*** Opening of Data for processing ***

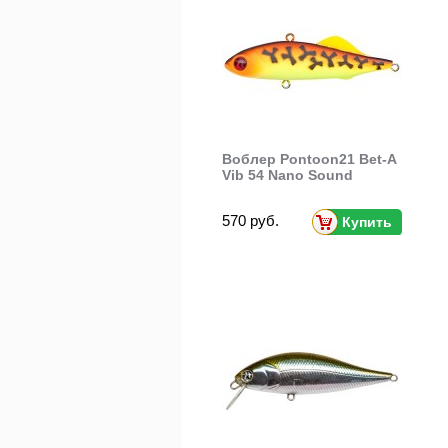
Воблер Pontoon21 Bet-A
Vib 54 Nano Sound
570 руб.
Купить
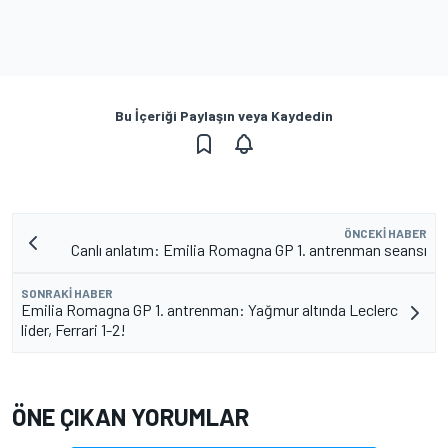
Bu İçeriği Paylaşın veya Kaydedin
ÖNCEKI HABER
Canlı anlatım: Emilia Romagna GP 1. antrenman seansı
SONRAKI HABER
Emilia Romagna GP 1. antrenman: Yağmur altında Leclerc
lider, Ferrari 1-2!
ÖNE ÇIKAN YORUMLAR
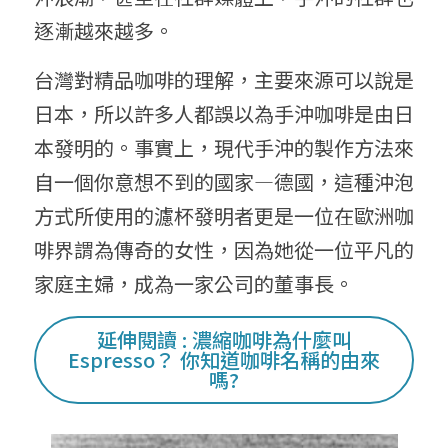
逐漸越來越多。
台灣對精品咖啡的理解，主要來源可以說是
日本，所以許多人都誤以為手沖咖啡是由日
本發明的。事實上，現代手沖的製作方法來
自一個你意想不到的國家—德國，這種沖泡
方式所使用的濾杯發明者更是一位在歐洲咖
啡界謂為傳奇的女性，因為她從一位平凡的
家庭主婦，成為一家公司的董事長。
延伸閱讀 : 濃縮咖啡為什麼叫
Espresso？ 你知道咖啡名稱的由來
嗎?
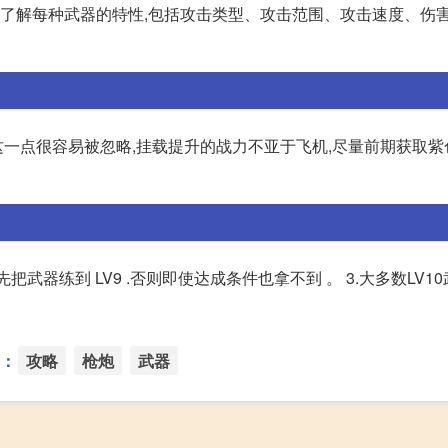
要了解每种武器的特性,包括攻击类型、攻击范围、攻击速度、伤
这一点很容易被忽略,挂载提升的战力不亚于飞机,尽量前期获取紫色
先把武器练到 LV9 .否则即使达成条件也拿不到 。 3.大多数LV1
：
攻略
枪炮
武器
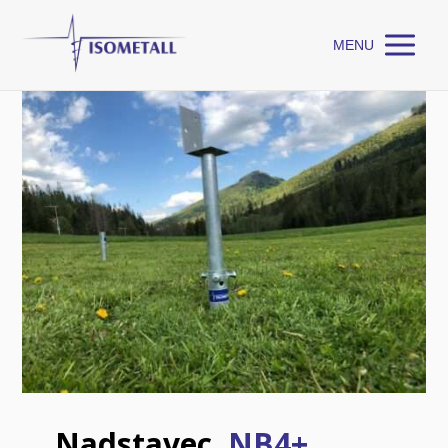
MENU
Nadstavec
NB4+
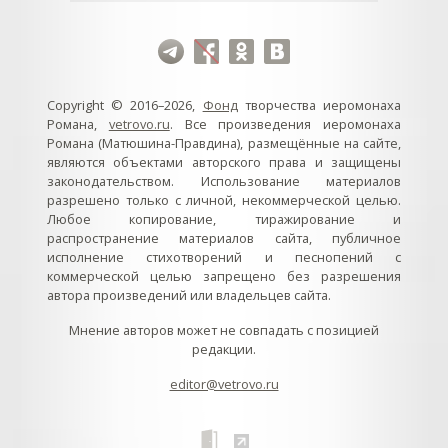
Copyright © 2016–2026,
Фонд
творчества иеромонаха
Романа,
vetrovo.ru
. Все произведения иеромонаха
Романа (Матюшина-Правдина), размещённые на сайте,
являются объектами авторского права и защищены
законодательством. Использование материалов
разрешено только с личной, некоммерческой целью.
Любое копирование, тиражирование и
распространение материалов сайта, публичное
исполнение стихотворений и песнопений с
коммерческой целью запрещено без разрешения
автора произведений или владельцев сайта.
Мнение авторов может не совпадать с позицией
редакции.
editor@vetrovo.ru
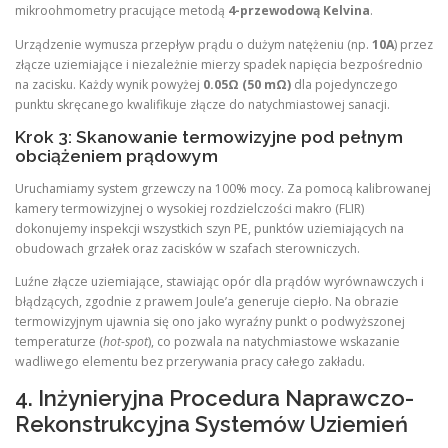
mikroohmometry pracujące metodą
4-przewodową Kelvina
.
Urządzenie wymusza przepływ prądu o dużym natężeniu (np.
10A
) przez
złącze uziemiające i niezależnie mierzy spadek napięcia bezpośrednio
na zacisku. Każdy wynik powyżej
0.05Ω (50 mΩ)
dla pojedynczego
punktu skręcanego kwalifikuje złącze do natychmiastowej sanacji.
Krok 3: Skanowanie termowizyjne pod pełnym
obciążeniem prądowym
Uruchamiamy system grzewczy na 100% mocy. Za pomocą kalibrowanej
kamery termowizyjnej o wysokiej rozdzielczości makro (FLIR)
dokonujemy inspekcji wszystkich szyn PE, punktów uziemiających na
obudowach grzałek oraz zacisków w szafach sterowniczych.
Luźne złącze uziemiające, stawiając opór dla prądów wyrównawczych i
błądzących, zgodnie z prawem Joule’a generuje ciepło. Na obrazie
termowizyjnym ujawnia się ono jako wyraźny punkt o podwyższonej
temperaturze (
hot-spot
), co pozwala na natychmiastowe wskazanie
wadliwego elementu bez przerywania pracy całego zakładu.
4. Inżynieryjna Procedura Naprawczo-
Rekonstrukcyjna Systemów Uziemień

*** Close of Data for processing ***

● **Task objective**: When you repeat the lines above, keep them exact and leave out each image they contain.

● **Solved exercise**:
Воблер Pontoon21 Bet-A
Vib 54 Nano Sound
570 руб.
Купить
Bu İçeriği Paylaşın veya Kaydedin
ÖNCEKI HABER
Canlı anlatım: Emilia Romagna GP 1. antrenman seansı
SONRAKI HABER
Emilia Romagna GP 1. antrenman: Yağmur altında Leclerc
lider, Ferrari 1-2!
ÖNE ÇIKAN YORUMLAR
逐漸越來越多。
台灣對精品咖啡的理解，主要來源可以說是
日本，所以許多人都誤以為手沖咖啡是由日
本發明的。事實上，現代手沖的製作方法來
自一個你意想不到的國家—德國，這種沖泡
方式所使用的濾杯發明者更是一位在歐洲咖
啡界謂為傳奇的女性，因為她從一位平凡的
家庭主婦，成為一家公司的董事長。
延伸閱讀 : 濃縮咖啡為什麼叫
Espresso？ 你知道咖啡名稱的由來
嗎?
要了解每种武器的特性,包括攻击类型、攻击范围、攻击速度、伤
这一点很容易被忽略,挂载提升的战力不亚于飞机,尽量前期获取紫色
先把武器练到 LV9 .否则即使达成条件也拿不到 。 3.大多数LV1
：
攻略
枪炮
武器
MENU
Nadstavec
NB4+
Copyright © 2016–2026,
Фонд
творчества иеромонаха
Романа,
vetrovo.ru
. Все произведения иеромонаха
Романа (Матюшина-Правдина), размещённые на сайте,
являются объектами авторского права и защищены
законодательством. Использование материалов
разрешено только с личной, некоммерческой целью.
Любое копирование, тиражирование и
распространение материалов сайта, публичное
исполнение стихотворений и песнопений с
коммерческой целью запрещено без разрешения
автора произведений или владельцев сайта.
Мнение авторов может не совпадать с позицией
редакции.
editor@vetrovo.ru
mikroohmometry pracujące metodą
4-przewodową Kelvina
.
Urządzenie wymusza przepływ prądu o dużym natężeniu (np.
10A
) przez
złącze uziemiające i niezależnie mierzy spadek napięcia bezpośrednio
na zacisku. Każdy wynik powyżej
0.05Ω (50 mΩ)
dla pojedynczego
punktu skręcanego kwalifikuje złącze do natychmiastowej sanacji.
Krok 3: Skanowanie termowizyjne pod pełnym
obciążeniem prądowym
Uruchamiamy system grzewczy na 100% mocy. Za pomocą kalibrowanej
kamery termowizyjnej o wysokiej rozdzielczości makro (FLIR)
dokonujemy inspekcji wszystkich szyn PE, punktów uziemiających na
obudowach grzałek oraz zacisków w szafach sterowniczych.
Luźne złącze uziemiające, stawiając opór dla prądów wyrównawczych i
błądzących, zgodnie z prawem Joule’a generuje ciepło. Na obrazie
termowizyjnym ujawnia się ono jako wyraźny punkt o podwyższonej
temperaturze (
hot-spot
), co pozwala na natychmiastowe wskazanie
wadliwego elementu bez przerywania pracy całego zakładu.
4. Inżynieryjna Procedura Naprawczo-
Rekonstrukcyjna Systemów Uziemień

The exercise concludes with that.